While waiting for the pull request to be accepted and included in the next release, I wanted to do some testing with renaming tables. (Creating a new table which includes the new columns and then switching the names.). See what the impact would be and if it would result in downtime.
All tests were done on a development cluster with the same structure as our production database but less data
As a fist step, I created a copy of a table with the same structure. Next, I wanted to copy the data of the original table into the test table.
The table contains 29 million records as is 7GB in size.
To copy the data I used the naive
insert into test.table (select * from test.table)
This query took a while to complete so I left it overnight.
When I returned in the morning, the query seemed to have completed.
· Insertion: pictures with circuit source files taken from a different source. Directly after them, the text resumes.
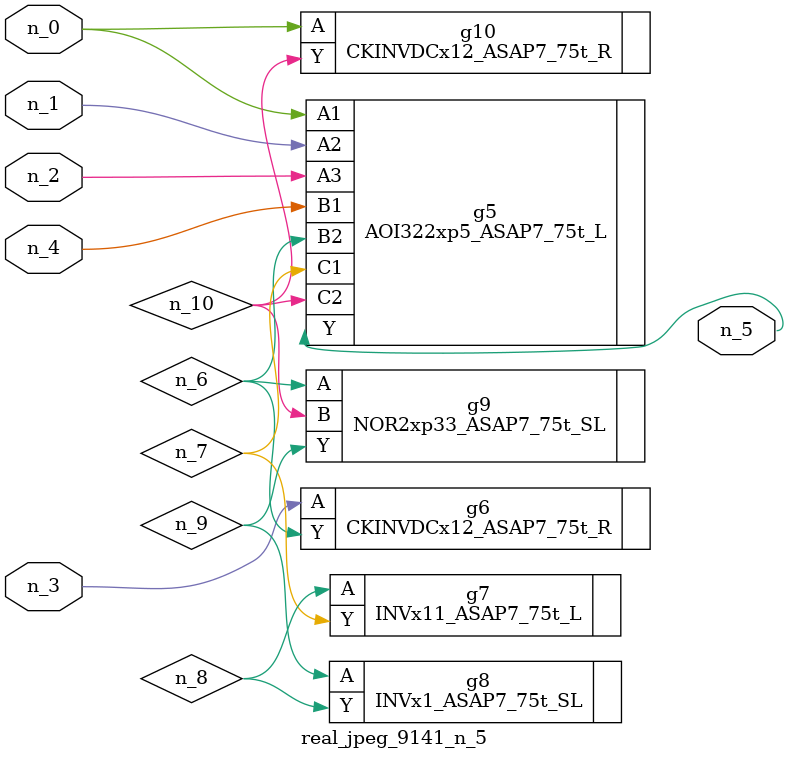
<source format=v>
module real_jpeg_9141_n_5 (n_4, n_0, n_1, n_2, n_3, n_5);

input n_4;
input n_0;
input n_1;
input n_2;
input n_3;

output n_5;

wire n_8;
wire n_6;
wire n_7;
wire n_10;
wire n_9;

AOI322xp5_ASAP7_75t_L g5 ( 
.A1(n_0),
.A2(n_1),
.A3(n_2),
.B1(n_4),
.B2(n_6),
.C1(n_7),
.C2(n_10),
.Y(n_5)
);

CKINVDCx12_ASAP7_75t_R g10 ( 
.A(n_0),
.Y(n_10)
);

CKINVDCx12_ASAP7_75t_R g6 ( 
.A(n_3),
.Y(n_6)
);

NOR2xp33_ASAP7_75t_SL g9 ( 
.A(n_6),
.B(n_10),
.Y(n_9)
);

INVx11_ASAP7_75t_L g7 ( 
.A(n_8),
.Y(n_7)
);

INVx1_ASAP7_75t_SL g8 ( 
.A(n_9),
.Y(n_8)
);


endmodule
</source>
But when trying to query the database (any table) everything was unresponsive and the admin panel reported /usr/share/crate/lib/site/index.html: Too many open files
I Rebooted al the nodes one by one in the 3-node cluster after which the admin panel reported that a lot of shards were missing!
The original table from which the data was copied, was completely missing in the shards panel as no shards were available.
After rebooting a second time, the shards were still not up.
by running alter cluster reroute retry failed
3 of the 6 shards came online.
select * from sys.allocations
reports
cannot allocate because all found copies of the shard are either stale or corrupt
- or
cannot allocate because allocation is not permitted to any of the nodes
for the 3 missing shards for the primary and secondary shards respectively.
Querying data form the table gives
org.jkiss.dbeaver.model.sql.DBSQLException: SQL Error [XX000]: ERROR: Couldn't create execution plan from logical plan because of: the shard 1 of table [data.meterreading/EXqQQPdfSsm_CV5qD0ylAg] is not available:
Can somebody give some insight into why this happened?
How can I get the table back online? (even with data loss?)
How can this be prevented?
Is it a bad idea to copy data with a simple insert into table2 (select * from table 1)
What is an alternative to efficiently copy data between tables?